Наше случайное знакомство быстро превратилось в дружбу - мы, оказывается, жили одними и теми же интересами, выросли в одной и той же среде русской интеллигенции. Теперь мы посещали одни и те же лекции. Авксентьев и его товарищи были приблизительно одного возраста со мной, некоторые - на один-два года старше меня. Почти все вечера мы проводили вместе - в бесконечных спорах и разговорах за стаканом чая. Мы обсуждали политические события мира, жадно ловили вести, приходившие из России, обсуждали последние прочитанные книги и прослушанные вместе лекции и спорили, спорили, спорили: об общественном идеале, о смысле жизни, о назначении человека, о возможности революции в России...
Все мы интересовались общественными вопросами и слушали лекции по философии, социологии, праву, экономическим наукам - слушали Паульсена и Дильтея, Зиммеля, Листа, Шмоллера и Вагнера... Какой вопрос, какое явление в жизни - в политике, науке, литературе, искусстве - в нашем положении и в нашем возрасте могли быть для нас неинтересными? Для нашего духовного развития эти споры были не менее важны, чем лекции профессоров.
Некоторые из нас на время каникул - между зимним и летним семестром ездили домой на кратковременную побывку и затем снова возвращались за границу. Ездил осенью 1900 года домой и я. Вместе с Авксентьевым познакомился в Москве с семьей его товарища по московскому, а потом и по берлинскому университету, Яковом Гавронским. Там встретился еще с двумя его московскими товарищами, которые теперь тоже собирались поехать в Берлин учиться - с Абрамом Гоцом и Ильей Фондаминским.
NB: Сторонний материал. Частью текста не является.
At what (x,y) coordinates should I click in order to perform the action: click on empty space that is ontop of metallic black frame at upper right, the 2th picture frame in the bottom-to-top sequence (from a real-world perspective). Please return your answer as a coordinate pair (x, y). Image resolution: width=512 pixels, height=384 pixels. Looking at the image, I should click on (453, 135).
Эти три человека - Авксентьев, Гоц и Фондаминский - и сделались моими друзьями на всю жизнь.
Гоц и Фондаминский были евреи - с евреями я сталкивался впервые. Они вышли совсем из другой, чем я, среды. Правда, их отцы, как и мой, были тоже купцами, но их принадлежность к еврейству вводила меня в новую и незнакомую жизнь. По своим духовным интересам мои новые товарищи ничем от меня и Авксентьева не отличались - все мы принадлежали к одному и тому же слою свободолюбивой русской интеллигенции.
Но их родители принадлежали к другому миру - там еще незыблемо царили старые еврейские привычки, религиозные обычаи и предрассудки. И им за свои убеждения уже приходилось бороться в родной семье. Было и еще одно обстоятельство, которое сделало наше сближение с Гоцом и Фондаминским особенно желательным и быстрым: у обоих старшие братья (приблизительно лет на 12-15 их старше) были уже участниками революционного движения.